Meeting The Antikythera Mechanism

The three major fragments--there are many smaller ones!

The Antikythera Mechanism! For much of my life this particular archaeological find from ancient Greece has been a "bucket list" item for me. If you don't know about this amazing bronze-age analog computer, I recommend you look it up--and prepare to have your mind blown!

Shipmate Jeremy Guyet and I went to the National Archaeological Museum for the specific purposes of making the acquaintance of the Mechanism; we wandered the galleries for nearly two hours, exploring the various periods of Greek, Roman and Archaic artistic expression--mostly through sculpture. 

As we explored my mind buzzed constantly with the refrain of "where is it?". I actually had begun to wonder if perhaps the Mechanism were in an entirely DIFFERENT museum, or perhaps on-loan somewhere else (an ultimate irony would be that the Mechanism would be on-display in New York or D.C.).

Finally, unable to resist, I questioned a Docent as to the Antikythera Mechanism's location--and she told me that the gallery containing it was closed.

Not. Good.

Fortunately, a tiny part of my mind actually believes that the Universe DOES revolve around me and my desires, so as we were about to leave the Museum I just HAD to ask another staff member about seeing the Mechanism; this time the Cosmos smiled upon me as a few minutes later Jeremy and I were being escorted by a curator into the Presence of the Device itself.

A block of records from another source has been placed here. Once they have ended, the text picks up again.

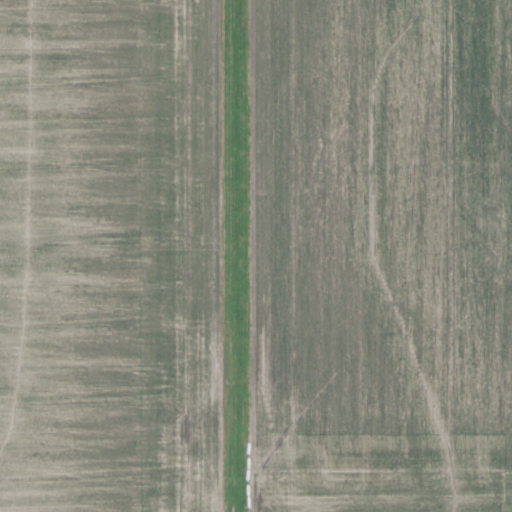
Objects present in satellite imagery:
airport runway: (228, 256)
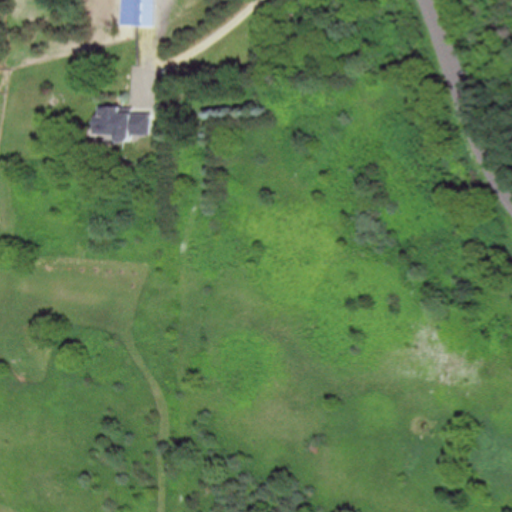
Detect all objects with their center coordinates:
building: (146, 13)
road: (212, 34)
road: (462, 101)
building: (122, 122)
park: (222, 200)
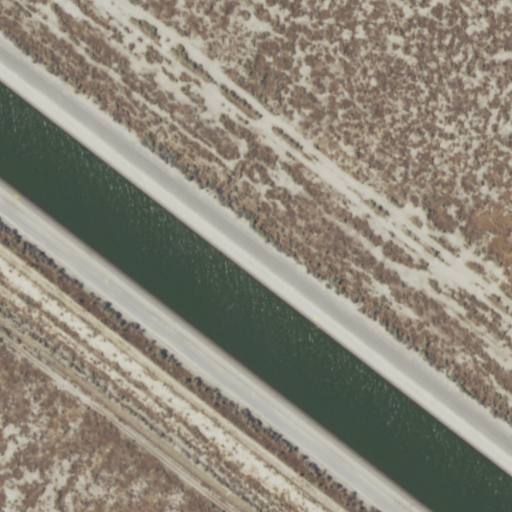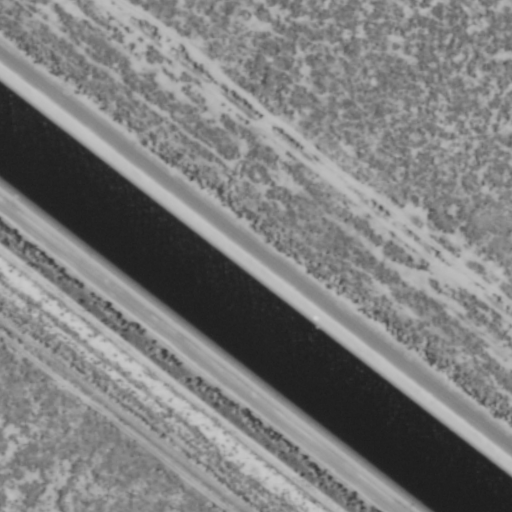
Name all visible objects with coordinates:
crop: (392, 92)
road: (255, 245)
road: (453, 347)
road: (22, 352)
road: (137, 398)
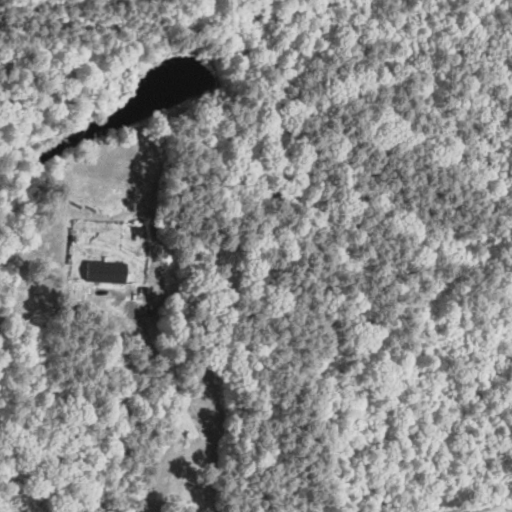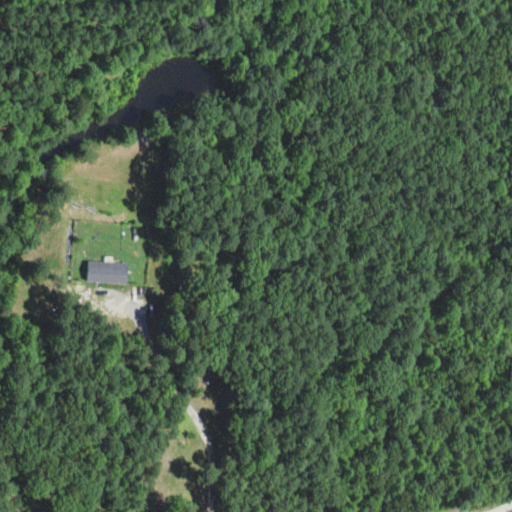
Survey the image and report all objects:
building: (107, 271)
road: (190, 396)
road: (503, 506)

And there I was, just inches from the dazzling discovery, made by fishermen diving on a shipwreck off the island of Antikythera in 1901, that has kept many archaeologists (and mathematicians, astronomers, and computer scientists) scratching their heads for a century. Only in recent decades, as technologies have developed that can scan through the sea-growth encasing the gears and dials, have the complexity and elegance of its design been determined.
The three large fragments from their reverse side

Built perhaps 2,200 years ago by an unknown craftsman; a computing machine capable of calculating eclipses of the sun and moon with insane precision and accuracy, it appears to be a classroom teaching tool, perhaps one of many, and certainly not a one-off; the craftsmanship and skill demonstrate that this must be only one step in a long line of developmental evolution.
Note the lines of text in Ancient Greek...Instructions for use?

As I say, something I've dreamed of seeing with my own eyes for a very long time. I think I held my breath...I was definitely at a loss for words for some time. I stared into remains of a past un-imaginable only a few years ago; evidence of industry and sophistication never even considered for the ancient Greeks...and felt truly humbled by the experience.